Task prompt:
Rewrite the listing below, changing "collectors" to "collected by" everywhere and leaving all else unchanged.

Items:

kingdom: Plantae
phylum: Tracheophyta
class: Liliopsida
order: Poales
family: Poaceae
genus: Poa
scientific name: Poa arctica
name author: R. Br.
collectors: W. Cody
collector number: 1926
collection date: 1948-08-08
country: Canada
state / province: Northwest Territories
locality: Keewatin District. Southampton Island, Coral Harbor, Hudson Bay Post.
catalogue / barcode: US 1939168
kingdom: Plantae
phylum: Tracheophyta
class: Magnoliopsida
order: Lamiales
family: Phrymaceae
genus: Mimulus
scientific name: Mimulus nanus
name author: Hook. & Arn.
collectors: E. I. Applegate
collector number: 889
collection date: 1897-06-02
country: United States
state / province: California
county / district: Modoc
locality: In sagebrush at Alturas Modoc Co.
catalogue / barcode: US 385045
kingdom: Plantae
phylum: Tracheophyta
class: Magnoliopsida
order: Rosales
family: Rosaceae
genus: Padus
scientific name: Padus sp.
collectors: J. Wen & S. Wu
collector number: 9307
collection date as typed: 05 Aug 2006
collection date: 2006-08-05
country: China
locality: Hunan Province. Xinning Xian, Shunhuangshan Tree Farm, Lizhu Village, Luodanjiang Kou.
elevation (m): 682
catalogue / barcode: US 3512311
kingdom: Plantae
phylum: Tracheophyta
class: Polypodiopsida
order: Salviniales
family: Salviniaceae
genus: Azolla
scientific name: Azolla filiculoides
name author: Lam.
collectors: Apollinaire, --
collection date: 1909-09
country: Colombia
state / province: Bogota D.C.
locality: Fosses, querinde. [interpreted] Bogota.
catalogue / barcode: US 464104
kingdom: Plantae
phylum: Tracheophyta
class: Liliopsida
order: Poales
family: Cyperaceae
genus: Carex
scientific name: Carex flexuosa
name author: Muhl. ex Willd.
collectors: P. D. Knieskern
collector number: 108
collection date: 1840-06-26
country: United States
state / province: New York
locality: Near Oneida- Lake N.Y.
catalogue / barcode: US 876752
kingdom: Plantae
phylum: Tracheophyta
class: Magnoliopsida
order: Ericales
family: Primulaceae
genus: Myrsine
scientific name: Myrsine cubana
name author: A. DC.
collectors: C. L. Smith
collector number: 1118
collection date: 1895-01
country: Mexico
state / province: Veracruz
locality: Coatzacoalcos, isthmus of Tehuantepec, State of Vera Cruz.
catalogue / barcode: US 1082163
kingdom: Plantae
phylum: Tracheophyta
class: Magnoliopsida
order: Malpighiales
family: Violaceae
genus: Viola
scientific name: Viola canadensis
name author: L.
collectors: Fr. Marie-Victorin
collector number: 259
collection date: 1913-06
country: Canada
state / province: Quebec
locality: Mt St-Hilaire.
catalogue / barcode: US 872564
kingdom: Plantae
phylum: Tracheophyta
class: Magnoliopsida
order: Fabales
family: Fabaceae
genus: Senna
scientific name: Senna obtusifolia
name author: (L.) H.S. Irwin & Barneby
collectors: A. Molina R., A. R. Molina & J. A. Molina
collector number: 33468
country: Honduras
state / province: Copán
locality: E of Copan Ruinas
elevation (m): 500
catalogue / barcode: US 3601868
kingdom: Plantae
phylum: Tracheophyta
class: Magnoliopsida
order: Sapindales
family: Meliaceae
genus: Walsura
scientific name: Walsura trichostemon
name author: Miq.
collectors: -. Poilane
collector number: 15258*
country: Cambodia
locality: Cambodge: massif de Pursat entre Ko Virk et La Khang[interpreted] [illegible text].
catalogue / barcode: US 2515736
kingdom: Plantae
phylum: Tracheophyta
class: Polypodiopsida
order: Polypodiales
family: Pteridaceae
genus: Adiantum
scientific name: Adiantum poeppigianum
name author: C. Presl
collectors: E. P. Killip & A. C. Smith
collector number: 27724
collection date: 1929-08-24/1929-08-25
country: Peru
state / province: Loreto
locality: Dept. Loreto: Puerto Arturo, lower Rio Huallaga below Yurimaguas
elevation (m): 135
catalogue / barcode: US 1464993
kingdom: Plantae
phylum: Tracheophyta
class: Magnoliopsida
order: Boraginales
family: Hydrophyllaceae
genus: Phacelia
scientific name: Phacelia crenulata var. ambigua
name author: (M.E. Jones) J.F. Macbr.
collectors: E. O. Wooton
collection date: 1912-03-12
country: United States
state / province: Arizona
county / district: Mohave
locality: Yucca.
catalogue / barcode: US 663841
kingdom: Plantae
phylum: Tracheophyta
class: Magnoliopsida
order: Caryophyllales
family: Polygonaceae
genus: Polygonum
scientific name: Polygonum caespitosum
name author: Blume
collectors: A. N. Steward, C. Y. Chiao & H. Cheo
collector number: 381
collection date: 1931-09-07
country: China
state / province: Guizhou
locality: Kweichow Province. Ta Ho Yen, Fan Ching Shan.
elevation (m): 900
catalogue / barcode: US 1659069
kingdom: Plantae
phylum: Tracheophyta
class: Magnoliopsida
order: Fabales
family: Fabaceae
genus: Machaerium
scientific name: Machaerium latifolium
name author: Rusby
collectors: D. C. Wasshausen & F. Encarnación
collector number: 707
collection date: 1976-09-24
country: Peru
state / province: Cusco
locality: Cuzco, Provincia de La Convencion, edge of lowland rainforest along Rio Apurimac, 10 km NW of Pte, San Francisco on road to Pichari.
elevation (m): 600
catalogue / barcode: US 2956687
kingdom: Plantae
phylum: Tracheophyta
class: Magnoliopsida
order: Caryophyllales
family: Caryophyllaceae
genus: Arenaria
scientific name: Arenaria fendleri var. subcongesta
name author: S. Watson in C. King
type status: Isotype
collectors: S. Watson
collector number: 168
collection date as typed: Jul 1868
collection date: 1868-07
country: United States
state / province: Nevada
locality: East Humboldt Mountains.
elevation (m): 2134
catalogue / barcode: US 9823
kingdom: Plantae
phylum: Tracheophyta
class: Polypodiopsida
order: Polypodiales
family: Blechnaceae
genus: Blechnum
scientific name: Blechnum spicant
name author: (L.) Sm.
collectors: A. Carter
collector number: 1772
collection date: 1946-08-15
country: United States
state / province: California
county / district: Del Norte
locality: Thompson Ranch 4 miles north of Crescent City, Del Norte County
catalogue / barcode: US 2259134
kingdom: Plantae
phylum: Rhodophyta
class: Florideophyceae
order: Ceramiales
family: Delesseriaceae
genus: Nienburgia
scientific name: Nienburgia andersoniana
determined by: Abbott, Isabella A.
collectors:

The output:
kingdom: Plantae
phylum: Tracheophyta
class: Liliopsida
order: Poales
family: Poaceae
genus: Poa
scientific name: Poa arctica
name author: R. Br.
collected by: W. Cody
collector number: 1926
collection date: 1948-08-08
country: Canada
state / province: Northwest Territories
locality: Keewatin District. Southampton Island, Coral Harbor, Hudson Bay Post.
catalogue / barcode: US 1939168
kingdom: Plantae
phylum: Tracheophyta
class: Magnoliopsida
order: Lamiales
family: Phrymaceae
genus: Mimulus
scientific name: Mimulus nanus
name author: Hook. & Arn.
collected by: E. I. Applegate
collector number: 889
collection date: 1897-06-02
country: United States
state / province: California
county / district: Modoc
locality: In sagebrush at Alturas Modoc Co.
catalogue / barcode: US 385045
kingdom: Plantae
phylum: Tracheophyta
class: Magnoliopsida
order: Rosales
family: Rosaceae
genus: Padus
scientific name: Padus sp.
collected by: J. Wen & S. Wu
collector number: 9307
collection date as typed: 05 Aug 2006
collection date: 2006-08-05
country: China
locality: Hunan Province. Xinning Xian, Shunhuangshan Tree Farm, Lizhu Village, Luodanjiang Kou.
elevation (m): 682
catalogue / barcode: US 3512311
kingdom: Plantae
phylum: Tracheophyta
class: Polypodiopsida
order: Salviniales
family: Salviniaceae
genus: Azolla
scientific name: Azolla filiculoides
name author: Lam.
collected by: Apollinaire, --
collection date: 1909-09
country: Colombia
state / province: Bogota D.C.
locality: Fosses, querinde. [interpreted] Bogota.
catalogue / barcode: US 464104
kingdom: Plantae
phylum: Tracheophyta
class: Liliopsida
order: Poales
family: Cyperaceae
genus: Carex
scientific name: Carex flexuosa
name author: Muhl. ex Willd.
collected by: P. D. Knieskern
collector number: 108
collection date: 1840-06-26
country: United States
state / province: New York
locality: Near Oneida- Lake N.Y.
catalogue / barcode: US 876752
kingdom: Plantae
phylum: Tracheophyta
class: Magnoliopsida
order: Ericales
family: Primulaceae
genus: Myrsine
scientific name: Myrsine cubana
name author: A. DC.
collected by: C. L. Smith
collector number: 1118
collection date: 1895-01
country: Mexico
state / province: Veracruz
locality: Coatzacoalcos, isthmus of Tehuantepec, State of Vera Cruz.
catalogue / barcode: US 1082163
kingdom: Plantae
phylum: Tracheophyta
class: Magnoliopsida
order: Malpighiales
family: Violaceae
genus: Viola
scientific name: Viola canadensis
name author: L.
collected by: Fr. Marie-Victorin
collector number: 259
collection date: 1913-06
country: Canada
state / province: Quebec
locality: Mt St-Hilaire.
catalogue / barcode: US 872564
kingdom: Plantae
phylum: Tracheophyta
class: Magnoliopsida
order: Fabales
family: Fabaceae
genus: Senna
scientific name: Senna obtusifolia
name author: (L.) H.S. Irwin & Barneby
collected by: A. Molina R., A. R. Molina & J. A. Molina
collector number: 33468
country: Honduras
state / province: Copán
locality: E of Copan Ruinas
elevation (m): 500
catalogue / barcode: US 3601868
kingdom: Plantae
phylum: Tracheophyta
class: Magnoliopsida
order: Sapindales
family: Meliaceae
genus: Walsura
scientific name: Walsura trichostemon
name author: Miq.
collected by: -. Poilane
collector number: 15258*
country: Cambodia
locality: Cambodge: massif de Pursat entre Ko Virk et La Khang[interpreted] [illegible text].
catalogue / barcode: US 2515736
kingdom: Plantae
phylum: Tracheophyta
class: Polypodiopsida
order: Polypodiales
family: Pteridaceae
genus: Adiantum
scientific name: Adiantum poeppigianum
name author: C. Presl
collected by: E. P. Killip & A. C. Smith
collector number: 27724
collection date: 1929-08-24/1929-08-25
country: Peru
state / province: Loreto
locality: Dept. Loreto: Puerto Arturo, lower Rio Huallaga below Yurimaguas
elevation (m): 135
catalogue / barcode: US 1464993
kingdom: Plantae
phylum: Tracheophyta
class: Magnoliopsida
order: Boraginales
family: Hydrophyllaceae
genus: Phacelia
scientific name: Phacelia crenulata var. ambigua
name author: (M.E. Jones) J.F. Macbr.
collected by: E. O. Wooton
collection date: 1912-03-12
country: United States
state / province: Arizona
county / district: Mohave
locality: Yucca.
catalogue / barcode: US 663841
kingdom: Plantae
phylum: Tracheophyta
class: Magnoliopsida
order: Caryophyllales
family: Polygonaceae
genus: Polygonum
scientific name: Polygonum caespitosum
name author: Blume
collected by: A. N. Steward, C. Y. Chiao & H. Cheo
collector number: 381
collection date: 1931-09-07
country: China
state / province: Guizhou
locality: Kweichow Province. Ta Ho Yen, Fan Ching Shan.
elevation (m): 900
catalogue / barcode: US 1659069
kingdom: Plantae
phylum: Tracheophyta
class: Magnoliopsida
order: Fabales
family: Fabaceae
genus: Machaerium
scientific name: Machaerium latifolium
name author: Rusby
collected by: D. C. Wasshausen & F. Encarnación
collector number: 707
collection date: 1976-09-24
country: Peru
state / province: Cusco
locality: Cuzco, Provincia de La Convencion, edge of lowland rainforest along Rio Apurimac, 10 km NW of Pte, San Francisco on road to Pichari.
elevation (m): 600
catalogue / barcode: US 2956687
kingdom: Plantae
phylum: Tracheophyta
class: Magnoliopsida
order: Caryophyllales
family: Caryophyllaceae
genus: Arenaria
scientific name: Arenaria fendleri var. subcongesta
name author: S. Watson in C. King
type status: Isotype
collected by: S. Watson
collector number: 168
collection date as typed: Jul 1868
collection date: 1868-07
country: United States
state / province: Nevada
locality: East Humboldt Mountains.
elevation (m): 2134
catalogue / barcode: US 9823
kingdom: Plantae
phylum: Tracheophyta
class: Polypodiopsida
order: Polypodiales
family: Blechnaceae
genus: Blechnum
scientific name: Blechnum spicant
name author: (L.) Sm.
collected by: A. Carter
collector number: 1772
collection date: 1946-08-15
country: United States
state / province: California
county / district: Del Norte
locality: Thompson Ranch 4 miles north of Crescent City, Del Norte County
catalogue / barcode: US 2259134
kingdom: Plantae
phylum: Rhodophyta
class: Florideophyceae
order: Ceramiales
family: Delesseriaceae
genus: Nienburgia
scientific name: Nienburgia andersoniana
determined by: Abbott, Isabella A.
collected by:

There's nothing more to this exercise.